Elephant review

:. Director: Gus Van Sant
:. Starring: Alex Frost, John Robinson
:. Running Time: 1:21
:. Year: 2003
:. Country: USA




Freely inspired by the tragedy of Colombine, this relentless fiction directed by Gus Van Sant, is a masterpiece of mise-en-scène.

Between 1997 and 1999, the United States had no less than eight fatal shootings perpetrated in schools, including the notorious Columbine High School. This carnage, very traumatizing in the U.S., made the country face a youth lacking social marks.

What Michael Moore chose to investigate in Bowling for Columbine, accumulating evidence at the service of a biting demonstration on the media's responsibility for the sedentary neurosis that contaminated the population, Van Sant, on the contrary, imposes originality through an entirely cerebral approach. Everything is about looks in his film.

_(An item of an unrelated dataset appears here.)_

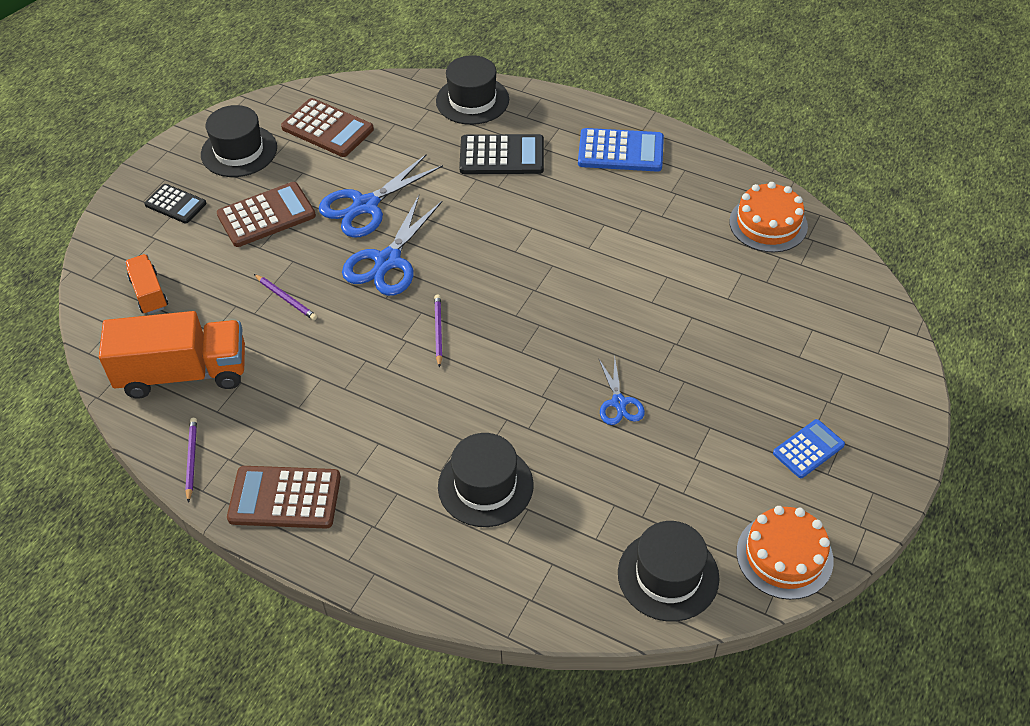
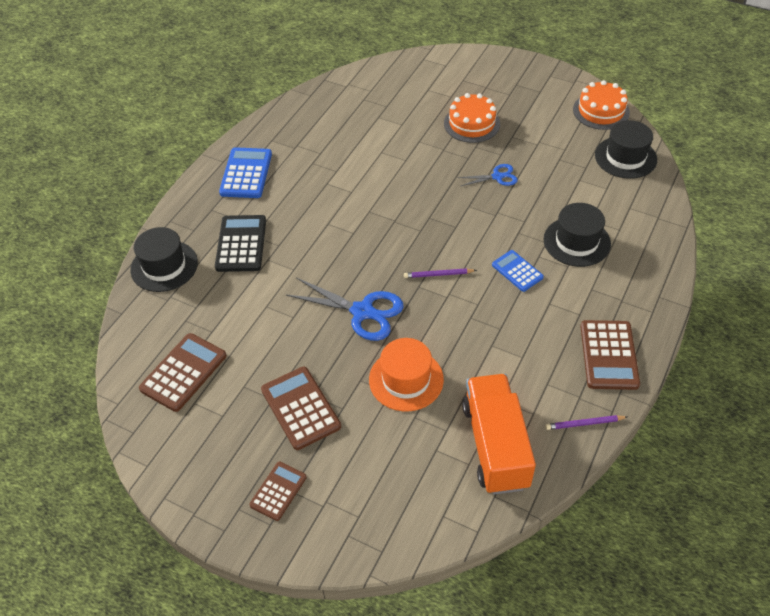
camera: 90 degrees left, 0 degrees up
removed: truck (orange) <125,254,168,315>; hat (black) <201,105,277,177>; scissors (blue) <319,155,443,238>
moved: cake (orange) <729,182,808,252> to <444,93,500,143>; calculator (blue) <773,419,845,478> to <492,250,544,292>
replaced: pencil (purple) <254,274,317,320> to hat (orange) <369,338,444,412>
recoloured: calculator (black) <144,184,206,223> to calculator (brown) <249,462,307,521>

The director endeavors to describe one ordinary day in the life of a high school, before everything turns into a violent chaos: high school students wander in the halls and their schedule is divided between boring classes, discussion groups (the "Gay Straight Alliance"), various gossip and football games.

Van Sant takes time to install his device. However, his objective isn't to close his film with a climax—the killing—filmed from the distance. This morality of the look is the fruit of a real reflection in terms of mise-en-scene.

Decency is central here, the horror having been relegated out off-screen. For example, the presence of the assassins is suggested by the noise of a rifle being loaded. Van Sant never shows the killers in action, preferring to tighten the framing or move the camera away. Why integrally film these scenes when the audience knows the tragic conclusion?

The point of view is multiplied ad infinitum, distributed between a plethora of characters who are followed by the camera through long and majestic shots of the interminable and impersonal halls. These shots are filled with anxiety, giving us the impression that the high-school students are tracked and that danger approaches. Death, inexorable, sticks to their steps.

Thus, the events of this ordinary and tragic day are seen through various angles and on several occasions, according to the witnesses of the scene. This inventive filmmaking process evokes the universe of video games, to which it is referred to, without being designated as responsible for the act of madness of the two young boys. Van Sant avoids the pitfall of determinism and only touches lightly in the possible causes of the massacre: the dislocation of the family core, a badly digested fascist ideology, the sale of the weapons..

Concerning Alex, one of the authors of the killing, Van Sant uses internal focusing, to hear the tumult which thunders under his skull, while he's elaborating his fatal plan.

To say that the musical score is complex is an euphemism! Finely crafted, it uses concrete music, as is often the case in Van Sant's work, with distortions, muted rumblings, strident sounds which increase before suddenly disappearing. Sometimes, silence is even more alarming than clamor... Chaos and fear are born from this sumptuous sound approach. "I've never saw such a vile and beautiful day" Alex says coldly, knowing his planned final hour is near.

Van Sant is unequaled in filming youth. All of his films refer to it (except for the experimental Psycho), from Mala Noche to Finding Forrester and Gerry. Van Sant gives a voice and body to this population which lives in the margin of the American dream. The actors he chose are quite simply staggering in their naturalness! They play their own roles onscreen and improvise most of the scenes.

This new variation on the Columbine massacre teaches us only one thing: evil devastates our modern societies from the inside. Youth, promised with a future, are the first ones to suffer for it.